В то же время он был любителем искусства и писал книги по искусству. Фамилия его была – Аксенов. За впечатление от внешней брутальности, за некоторые первые его действия и подозрения, что он мог быть шпионом4, Аисса и я прозвали его «ужасный Аксенов»: прозвище, которое закрепилось за ним в нашем окружении.
Между тем его слишком частые, беспричинные и, конечно, сомнительные разглагольствования начали нас раздражать. Мы задумались над тем, как можно более деликатно избавиться от его общества. И мы в этом преуспели.
Позже мне стало известно, что, вернувшись в Россию, этот «ужасный Аксенов» перевел и опубликовал мою книгу «Кубизм и футуризм», приписав себе мое авторство5. Не знаю, так ли это. Правда то, что приятель Сергей6 писал мне в то время: «А. В. Луначарский (позже нарком при большевистском правительстве) упомянул эту работу в своем выступлении на одной конференции, касавшемся деятельности парижского Общества высшего образования»7.
А. В. Февральский. Эйзенштейн и Аксенов*
К 1923 году Эйзенштейн творчески окреп, ученические рамки стали ему тесны. И он, не порывая дружеских отношений со своим учителем Мейерхольдом и с товарищами, оставил школу1, чтобы целиком отдать себя режиссерской работе в Пролеткульте. Уйдя от Мейерхольда, Эйзенштейн по-прежнему живо интересовался всем, что делал его учитель.

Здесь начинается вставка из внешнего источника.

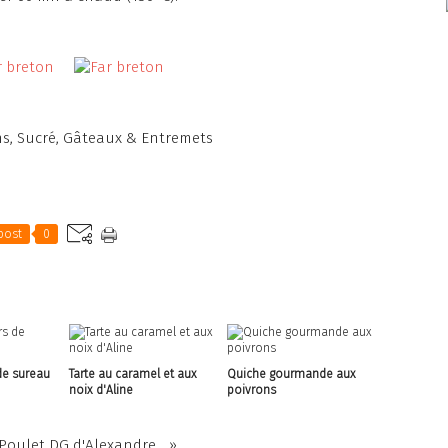
ns
,
Sucré
,
Gâteaux & Entremets
post
0
de sureau
Tarte au caramel et aux
Quiche gourmande aux
noix d'Aline
poivrons
Poulet DG d'Alexandre... »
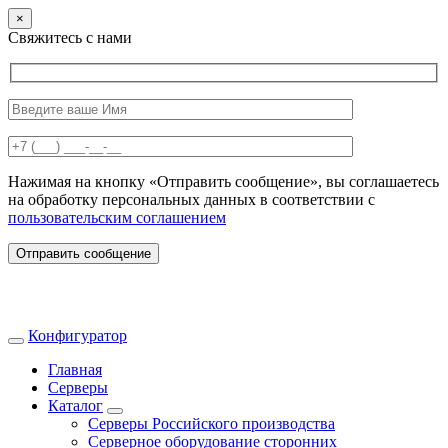
×
Свяжитесь с нами
Нажимая на кнопку «Отправить сообщение», вы соглашаетесь
на обработку персональных данных в соответствии с
пользовательским соглашением
Отправить сообщение
Конфигуратор
Главная
Серверы
Каталог
Серверы Российского производства
Серверное оборудование сторонних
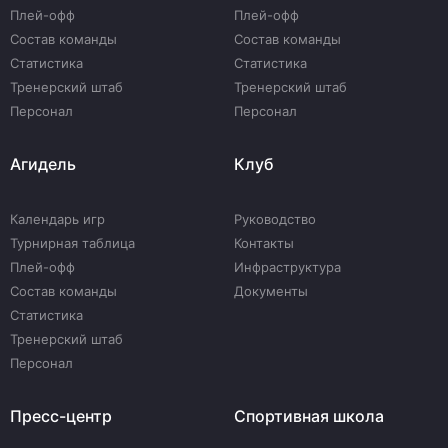
Плей-офф
Плей-офф
Состав команды
Состав команды
Статистика
Статистика
Тренерский штаб
Тренерский штаб
Персонал
Персонал
Агидель
Клуб
Календарь игр
Руководство
Турнирная таблица
Контакты
Плей-офф
Инфраструктура
Состав команды
Документы
Статистика
Тренерский штаб
Персонал
Пресс-центр
Спортивная школа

В те годы это был плотный молодой человек, ходивший немного вразвалку. Активность, жизнерадостность, острота ума переполняли его. В разговорах он обнаруживал умение подмечать смешное в людях и в ситуациях, склонность к меткой шутке, насмешке, розыгрышу.

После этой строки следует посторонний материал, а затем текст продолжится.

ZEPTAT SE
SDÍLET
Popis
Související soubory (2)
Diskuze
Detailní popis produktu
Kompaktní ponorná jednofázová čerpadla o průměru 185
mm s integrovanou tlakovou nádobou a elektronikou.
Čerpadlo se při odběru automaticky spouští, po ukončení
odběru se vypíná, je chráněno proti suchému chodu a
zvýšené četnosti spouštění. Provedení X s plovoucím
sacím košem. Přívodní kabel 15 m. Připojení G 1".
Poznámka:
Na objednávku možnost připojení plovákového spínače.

Великолепны были его беседы с ректором ГВЫТМ Иваном Александровичем Аксеновым. Военный инженер по образованию и человек широчайших познаний, Аксенов, в течение некоторого времени бывший председателем Всероссийского союза поэтов, являлся автором трудов об изобразительном искусстве и о Шекспире, переводил произведения английских драматургов его плеяды и новейшие французские пьесы. Оба – и Эйзенштейн, и Аксенов – были людьми разносторонних и глубоких интересов и их влекло друг к другу. Неудивительно, что в 1933 году2 Аксенов посвятил Эйзенштейну очерк, а впоследствии Эйзенштейн написал о нем3.
Они часто беседовали. Обоим, отлично владевшим английским языком, была близка манера спокойного английского остроумия – разговор протекал в почти академических тонах, с применением подтекста и иносказаний, и самые рискованные шутки облекались в респектабельную по внешности форму и произносились с невозмутимым видом. Это было высокое мастерство ведения диалога.